Numerical characterization of an ultra-high NA coherent fiber bundle part II: point spread function analysis

Heyvaert, S; Ottevaere, H.; Kujawa, I ; Buczynski, R; Thienpont, H

Optics Express

21 (21), 2013, 25403-25417, 10.1364/OE.21.025403

Straightforward numerical integration of the Rayleigh-Sommerfeld diffraction integral (R-SDI) remains computationally challenging, even with today’s computational resources. As such, approximating the R-SDI to decrease the computation time while maintaining a good accuracy is still a topic of interest. In this paper, we apply an approximation for the R-SDI that is to be used to propagate the field exiting a Coherent Fiber Bundle (CFB) with ultra-high numerical aperture (0.928) of which we presented the esign and modal properties in previous work.
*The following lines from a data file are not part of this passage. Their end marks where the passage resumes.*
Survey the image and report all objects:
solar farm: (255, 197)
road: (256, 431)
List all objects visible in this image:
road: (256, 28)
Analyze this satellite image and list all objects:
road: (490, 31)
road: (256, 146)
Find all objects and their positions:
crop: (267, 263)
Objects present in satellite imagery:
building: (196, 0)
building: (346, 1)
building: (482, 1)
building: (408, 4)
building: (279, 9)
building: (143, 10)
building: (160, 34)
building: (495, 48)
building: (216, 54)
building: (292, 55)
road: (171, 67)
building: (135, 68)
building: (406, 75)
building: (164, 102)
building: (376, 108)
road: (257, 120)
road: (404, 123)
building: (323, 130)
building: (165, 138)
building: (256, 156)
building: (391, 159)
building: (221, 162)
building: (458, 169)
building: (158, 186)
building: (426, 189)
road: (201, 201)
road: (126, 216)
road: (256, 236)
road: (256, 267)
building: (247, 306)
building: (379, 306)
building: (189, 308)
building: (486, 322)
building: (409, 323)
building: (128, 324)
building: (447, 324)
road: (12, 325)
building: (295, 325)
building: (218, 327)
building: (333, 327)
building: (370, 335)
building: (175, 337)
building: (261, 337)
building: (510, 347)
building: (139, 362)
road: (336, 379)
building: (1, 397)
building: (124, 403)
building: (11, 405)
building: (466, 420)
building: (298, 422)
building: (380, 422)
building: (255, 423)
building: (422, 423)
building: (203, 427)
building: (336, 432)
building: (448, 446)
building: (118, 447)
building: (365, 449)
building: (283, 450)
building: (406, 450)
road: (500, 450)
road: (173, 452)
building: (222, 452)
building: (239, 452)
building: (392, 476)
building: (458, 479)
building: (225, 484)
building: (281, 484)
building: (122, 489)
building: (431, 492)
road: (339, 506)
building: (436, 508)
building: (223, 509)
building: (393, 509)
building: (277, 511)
Since our CFB has single-mode cores with a diameter (550
nm) smaller than the wavelength (850nm) for which the CFB was designed, we approximate the highly divergent fundamental modes of the cores with real Dirac delta functions. We find that with this approximation we can strongly reduce the computation time of the R-SDI while maintaining a good agreement with the results of the full R-SDI. Using this approximation, we first determine the Point Spread Function (PSF) for an ‘ideal’ output field exiting the CFB (identical amplitudes for cores on a perfect hexagonal lattice with the phase of each core determined by the appropriate spherical and tilted plane wave front). Next, we analyze the PSF when amplitude or phase noise is superposed onto this ‘ideal’ field. We find that even in the presence of these types of noise, the effect on the central peak of PSF is limited. From these types of noise, phase noise is found to have the biggest impact on the PSF.